PROBLEM: Locate the string "richtigen" in the records below. Copy every line where it occurs.

RECORDS TO USE:
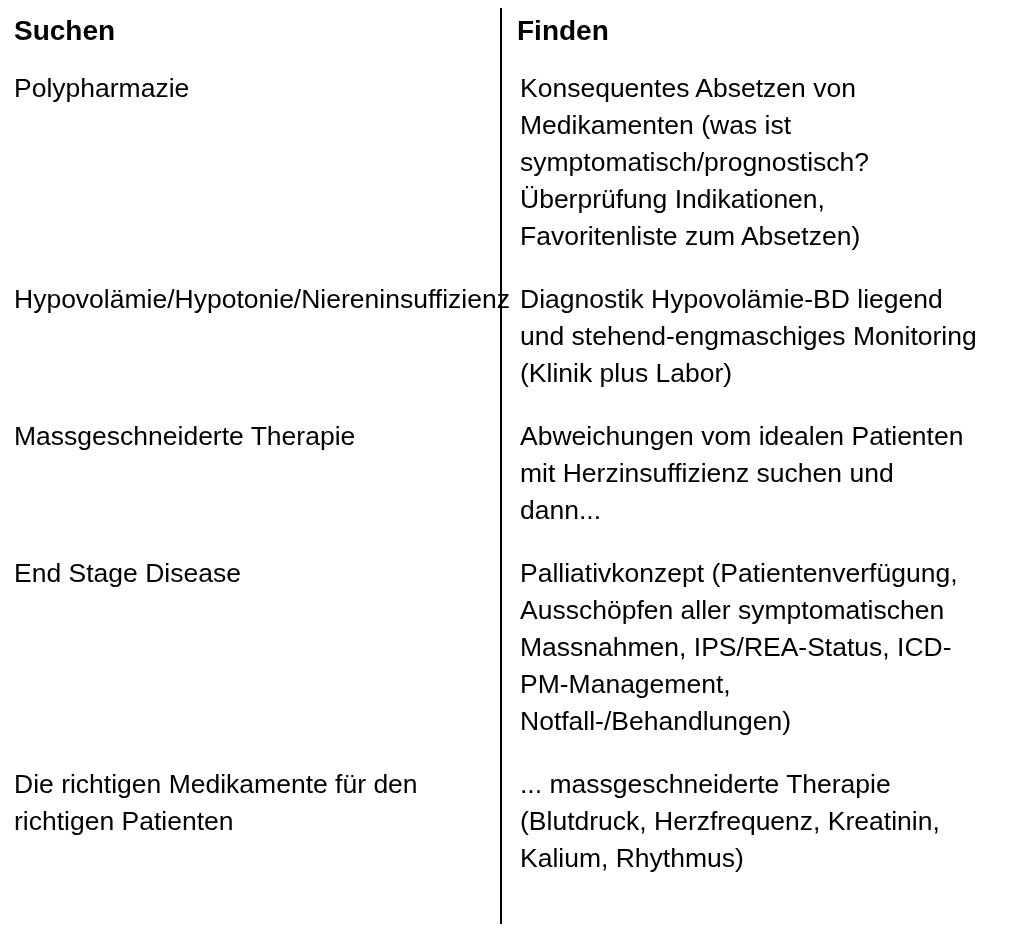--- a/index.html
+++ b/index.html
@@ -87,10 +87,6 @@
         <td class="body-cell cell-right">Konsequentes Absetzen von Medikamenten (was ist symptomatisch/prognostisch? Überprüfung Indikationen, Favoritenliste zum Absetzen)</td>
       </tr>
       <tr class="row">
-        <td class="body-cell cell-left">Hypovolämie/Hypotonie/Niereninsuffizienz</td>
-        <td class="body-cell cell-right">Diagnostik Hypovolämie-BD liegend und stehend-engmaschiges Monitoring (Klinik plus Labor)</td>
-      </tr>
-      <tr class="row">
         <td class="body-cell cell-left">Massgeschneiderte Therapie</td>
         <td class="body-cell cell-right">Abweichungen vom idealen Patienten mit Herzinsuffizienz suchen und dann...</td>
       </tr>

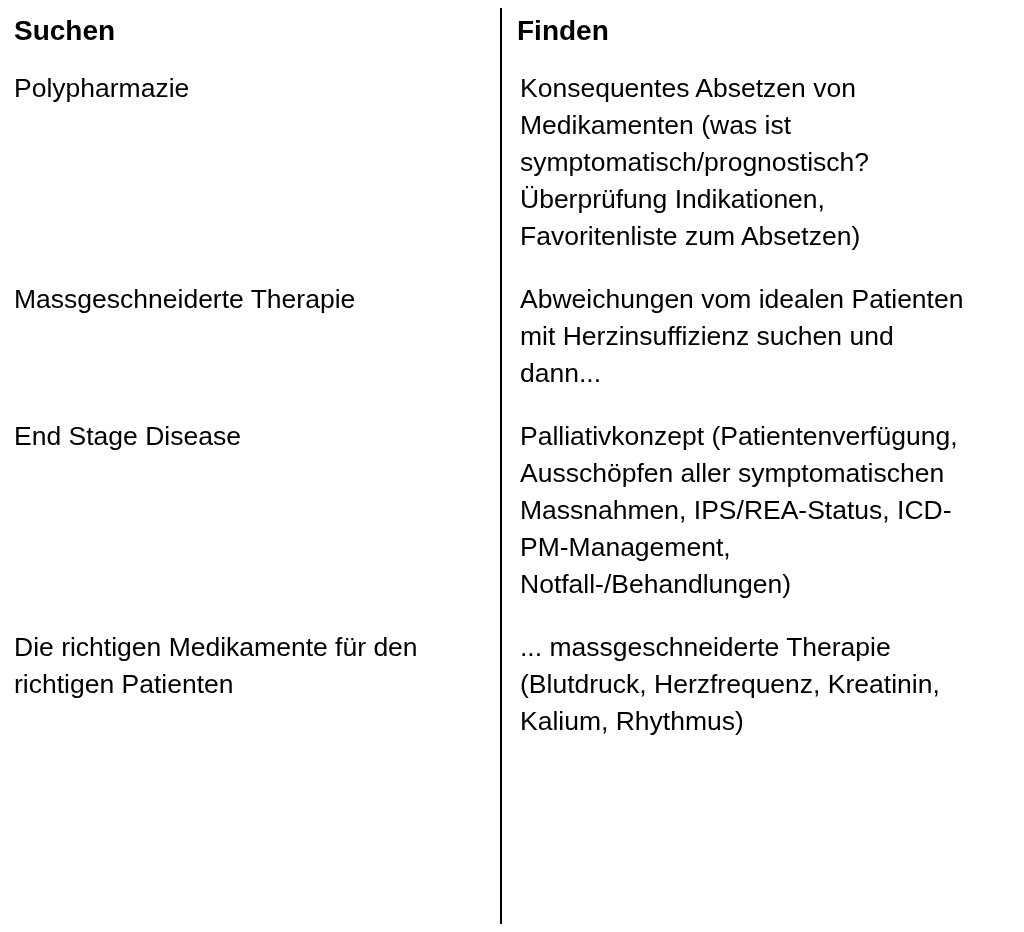--- a/index.html
+++ b/index.html
@@ -91,12 +91,12 @@
         <td class="body-cell cell-right">Abweichungen vom idealen Patienten mit Herzinsuffizienz suchen und dann...</td>
       </tr>
       <tr class="row">
+        <td class="body-cell cell-left">Die richtigen Medikamente für den richtigen Patienten</td>
+        <td class="body-cell cell-right">... massgeschneiderte Therapie (Blutdruck, Herzfrequenz, Kreatinin, Kalium, Rhythmus)</td>
+      </tr>
+      <tr class="row">
         <td class="body-cell cell-left">End Stage Disease</td>
         <td class="body-cell cell-right">Palliativkonzept (Patientenverfügung, Ausschöpfen aller symptomatischen Massnahmen, IPS/REA-Status, ICD-PM-Management, Notfall-/Behandlungen)</td>
-      </tr>
-      <tr class="row">
-        <td class="body-cell cell-left">Die richtigen Medikamente für den richtigen Patienten</td>
-        <td class="body-cell cell-right">... massgeschneiderte Therapie (Blutdruck, Herzfrequenz, Kreatinin, Kalium, Rhythmus)</td>
       </tr>
     </tbody>
   </table>

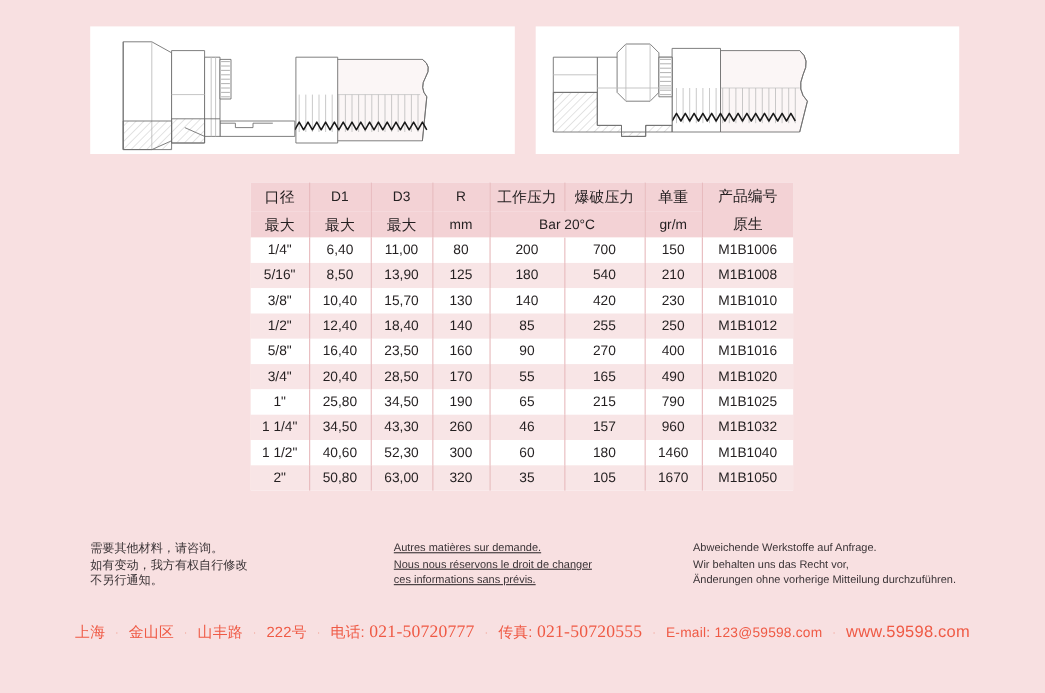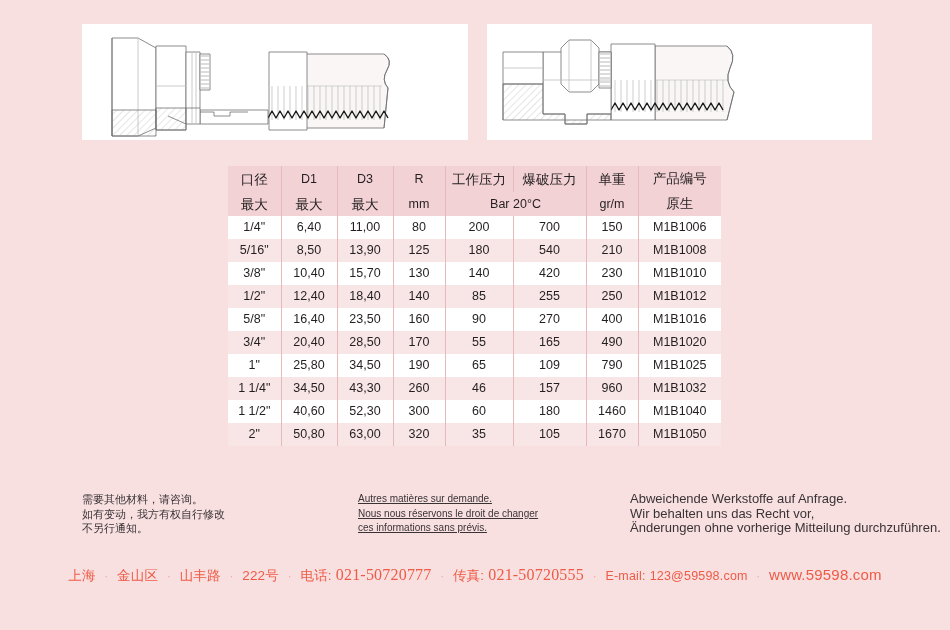--- a/index.html
+++ b/index.html
@@ -378,7 +378,7 @@
           <td>34,50</td>
           <td>190</td>
           <td>65</td>
-          <td>109</td>
+          <td>215</td>
           <td>790</td>
           <td>M1B1025</td>
         </tr>

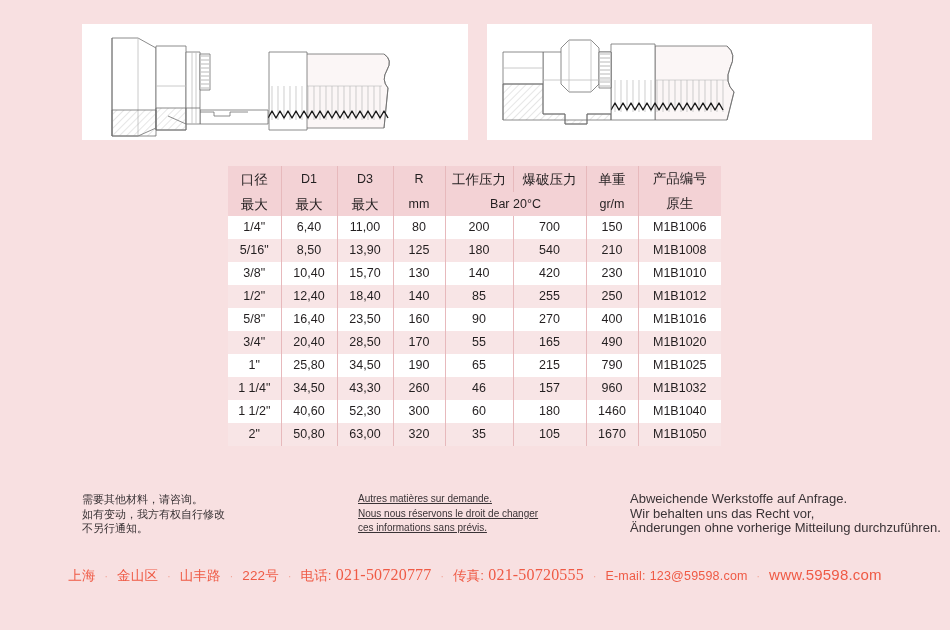--- a/index.html
+++ b/index.html
@@ -99,7 +99,7 @@
   }
   #note-cn { left: 82px;  width: 250px; font-size: 11px; }
   #note-fr { left: 358px; width: 260px; font-size: 10px; text-decoration: underline; }
-  #note-de { left: 630px; width: 300px; font-size: 13px; }
+  #note-de { left: 630px; width: 300px; font-size: 10px; }
   .note div { white-space: nowrap; }
 
   

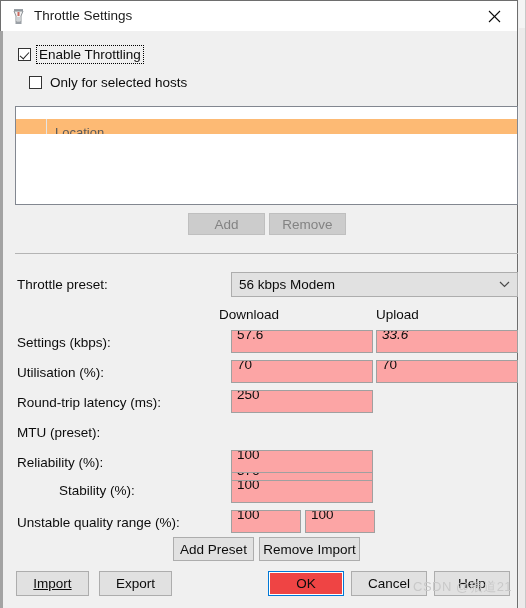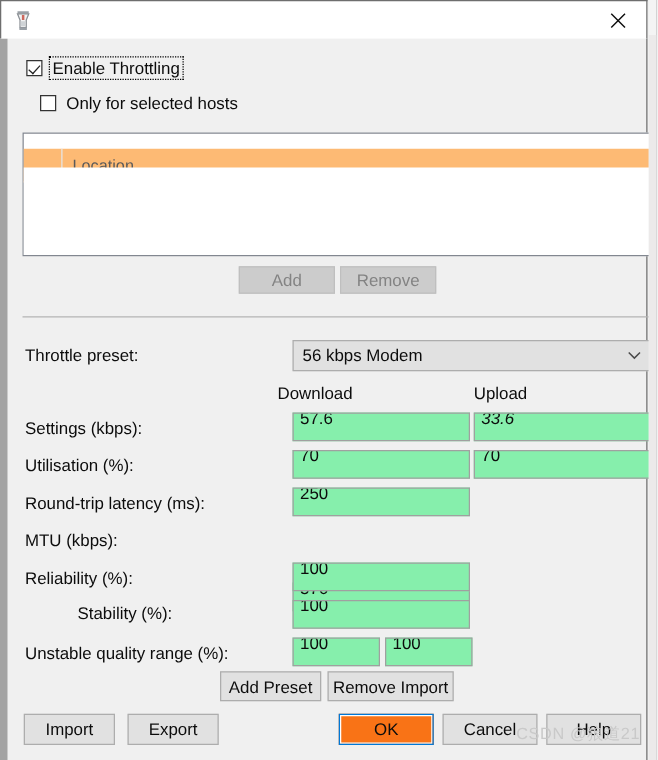--- a/index.html
+++ b/index.html
@@ -273,6 +273,7 @@
         <rect x="5.5" y="14" width="6" height="2" fill="#9aa0a6"></rect>
       </svg>
     </span>
+    <span id="title-text">Throttle Settings</span>
     <div id="close-btn">
       <svg width="13" height="13" viewBox="0 0 13 13">
         <line x1="1" y1="1" x2="12" y2="12" stroke="#0c0c0c" stroke-width="1.1"></line>

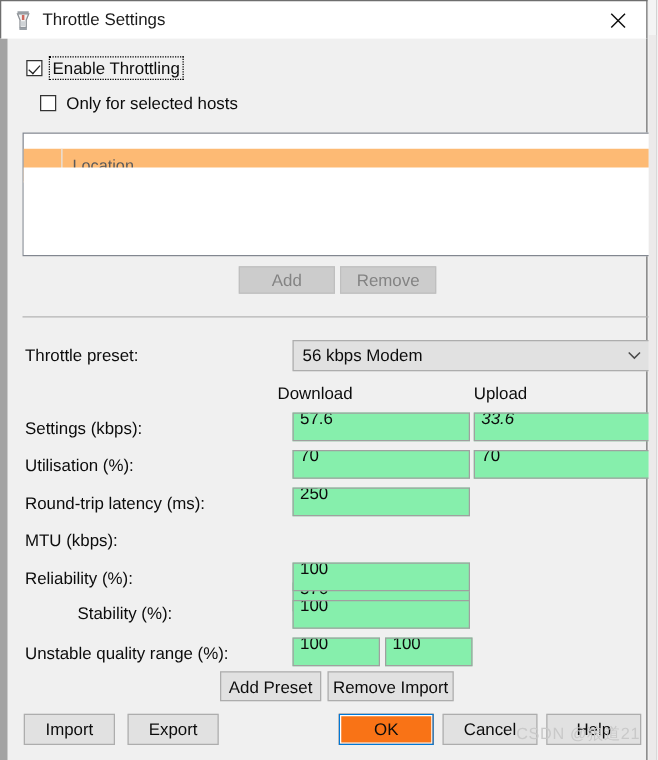--- a/index.html
+++ b/index.html
@@ -60,7 +60,7 @@
     width: 518px;
     height: 577px;
     background: #f0f0f0;
-    border-left: 6px solid #a3a3a3;
+    border-left: 3px solid #a3a3a3;
     border-right: 1px solid #6e6e6e;
     box-sizing: border-box;
   }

RESPONSE FOR THIS EXERCISE:
+        <td class="body-cell cell-left">Die richtigen Medikamente für den richtigen Patienten</td>
-        <td class="body-cell cell-left">Die richtigen Medikamente für den richtigen Patienten</td>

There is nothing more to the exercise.